(Short-answer chart tasks)
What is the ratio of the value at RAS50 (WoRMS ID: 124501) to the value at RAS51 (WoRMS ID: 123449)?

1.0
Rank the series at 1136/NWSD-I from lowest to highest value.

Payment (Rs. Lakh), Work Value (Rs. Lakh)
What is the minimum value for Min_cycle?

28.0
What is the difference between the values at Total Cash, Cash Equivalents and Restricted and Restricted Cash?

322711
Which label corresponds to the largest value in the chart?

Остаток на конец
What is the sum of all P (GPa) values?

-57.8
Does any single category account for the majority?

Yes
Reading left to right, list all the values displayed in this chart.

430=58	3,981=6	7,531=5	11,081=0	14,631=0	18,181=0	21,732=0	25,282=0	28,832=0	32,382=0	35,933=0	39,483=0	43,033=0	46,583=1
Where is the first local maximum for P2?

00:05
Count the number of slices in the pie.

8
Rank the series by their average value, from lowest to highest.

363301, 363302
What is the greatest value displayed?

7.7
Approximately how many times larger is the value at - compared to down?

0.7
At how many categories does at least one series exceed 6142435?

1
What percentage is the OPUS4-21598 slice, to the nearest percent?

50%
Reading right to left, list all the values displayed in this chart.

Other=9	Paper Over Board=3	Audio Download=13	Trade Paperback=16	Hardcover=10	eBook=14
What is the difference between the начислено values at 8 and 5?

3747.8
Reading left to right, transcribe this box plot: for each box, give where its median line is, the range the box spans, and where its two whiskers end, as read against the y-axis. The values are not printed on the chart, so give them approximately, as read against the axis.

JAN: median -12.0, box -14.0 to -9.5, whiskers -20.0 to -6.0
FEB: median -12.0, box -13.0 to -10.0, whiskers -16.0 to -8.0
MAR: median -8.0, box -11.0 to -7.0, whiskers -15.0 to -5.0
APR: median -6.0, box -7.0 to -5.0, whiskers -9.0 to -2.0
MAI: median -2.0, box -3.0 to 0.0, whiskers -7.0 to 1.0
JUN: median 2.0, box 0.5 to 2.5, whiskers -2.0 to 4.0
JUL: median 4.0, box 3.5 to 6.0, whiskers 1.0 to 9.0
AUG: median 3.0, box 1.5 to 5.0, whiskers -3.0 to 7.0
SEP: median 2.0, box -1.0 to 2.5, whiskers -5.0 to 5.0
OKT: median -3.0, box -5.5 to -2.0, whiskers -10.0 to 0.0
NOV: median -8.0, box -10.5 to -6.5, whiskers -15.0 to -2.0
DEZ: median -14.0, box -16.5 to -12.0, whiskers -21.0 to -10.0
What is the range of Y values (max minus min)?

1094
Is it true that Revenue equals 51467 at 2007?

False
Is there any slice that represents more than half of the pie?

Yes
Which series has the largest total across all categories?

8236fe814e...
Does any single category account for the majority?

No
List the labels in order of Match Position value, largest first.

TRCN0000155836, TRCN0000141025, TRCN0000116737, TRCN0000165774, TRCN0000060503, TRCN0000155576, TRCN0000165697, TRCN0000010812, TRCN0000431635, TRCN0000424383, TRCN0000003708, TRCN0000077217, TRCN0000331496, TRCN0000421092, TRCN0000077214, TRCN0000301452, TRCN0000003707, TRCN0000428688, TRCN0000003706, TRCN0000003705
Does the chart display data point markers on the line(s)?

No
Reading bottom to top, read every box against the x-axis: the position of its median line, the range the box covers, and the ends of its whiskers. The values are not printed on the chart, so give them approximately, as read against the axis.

● **What the exercise asks**:
Render the entries above as a JSON list of strings, one string per line, leaving out blank lines.

● **Written answer**:
[
  "What is the ratio of the value at RAS50 (WoRMS ID: 124501) to the value at RAS51 (WoRMS ID: 123449)?",
  "1.0",
  "Rank the series at 1136/NWSD-I from lowest to highest value.",
  "Payment (Rs. Lakh), Work Value (Rs. Lakh)",
  "What is the minimum value for Min_cycle?",
  "28.0",
  "What is the difference between the values at Total Cash, Cash Equivalents and Restricted and Restricted Cash?",
  "322711",
  "Which label corresponds to the largest value in the chart?",
  "Остаток на конец",
  "What is the sum of all P (GPa) values?",
  "-57.8",
  "Does any single category account for the majority?",
  "Yes",
  "Reading left to right, list all the values displayed in this chart.",
  "430=58\t3,981=6\t7,531=5\t11,081=0\t14,631=0\t18,181=0\t21,732=0\t25,282=0\t28,832=0\t32,382=0\t35,933=0\t39,483=0\t43,033=0\t46,583=1",
  "Where is the first local maximum for P2?",
  "00:05",
  "Count the number of slices in the pie.",
  "8",
  "Rank the series by their average value, from lowest to highest.",
  "363301, 363302",
  "What is the greatest value displayed?",
  "7.7",
  "Approximately how many times larger is the value at - compared to down?",
  "0.7",
  "At how many categories does at least one series exceed 6142435?",
  "1",
  "What percentage is the OPUS4-21598 slice, to the nearest percent?",
  "50%",
  "Reading right to left, list all the values displayed in this chart.",
  "Other=9\tPaper Over Board=3\tAudio Download=13\tTrade Paperback=16\tHardcover=10\teBook=14",
  "What is the difference between the начислено values at 8 and 5?",
  "3747.8",
  "Reading left to right, transcribe this box plot: for each box, give where its median line is, the range the box spans, and where its two whiskers end, as read against the y-axis. The values are not printed on the chart, so give them approximately, as read against the axis.",
  "JAN: median -12.0, box -14.0 to -9.5, whiskers -20.0 to -6.0",
  "FEB: median -12.0, box -13.0 to -10.0, whiskers -16.0 to -8.0",
  "MAR: median -8.0, box -11.0 to -7.0, whiskers -15.0 to -5.0",
  "APR: median -6.0, box -7.0 to -5.0, whiskers -9.0 to -2.0",
  "MAI: median -2.0, box -3.0 to 0.0, whiskers -7.0 to 1.0",
  "JUN: median 2.0, box 0.5 to 2.5, whiskers -2.0 to 4.0",
  "JUL: median 4.0, box 3.5 to 6.0, whiskers 1.0 to 9.0",
  "AUG: median 3.0, box 1.5 to 5.0, whiskers -3.0 to 7.0",
  "SEP: median 2.0, box -1.0 to 2.5, whiskers -5.0 to 5.0",
  "OKT: median -3.0, box -5.5 to -2.0, whiskers -10.0 to 0.0",
  "NOV: median -8.0, box -10.5 to -6.5, whiskers -15.0 to -2.0",
  "DEZ: median -14.0, box -16.5 to -12.0, whiskers -21.0 to -10.0",
  "What is the range of Y values (max minus min)?",
  "1094",
  "Is it true that Revenue equals 51467 at 2007?",
  "False",
  "Is there any slice that represents more than half of the pie?",
  "Yes",
  "Which series has the largest total across all categories?",
  "8236fe814e...",
  "Does any single category account for the majority?",
  "No",
  "List the labels in order of Match Position value, largest first.",
  "TRCN0000155836, TRCN0000141025, TRCN0000116737, TRCN0000165774, TRCN0000060503, TRCN0000155576, TRCN0000165697, TRCN0000010812, TRCN0000431635, TRCN0000424383, TRCN0000003708, TRCN0000077217, TRCN0000331496, TRCN0000421092, TRCN0000077214, TRCN0000301452, TRCN0000003707, TRCN0000428688, TRCN0000003706, TRCN0000003705",
  "Does the chart display data point markers on the line(s)?",
  "No",
  "Reading bottom to top, read every box against the x-axis: the position of its median line, the range the box covers, and the ends of its whiskers. The values are not printed on the chart, so give them approximately, as read against the axis."
]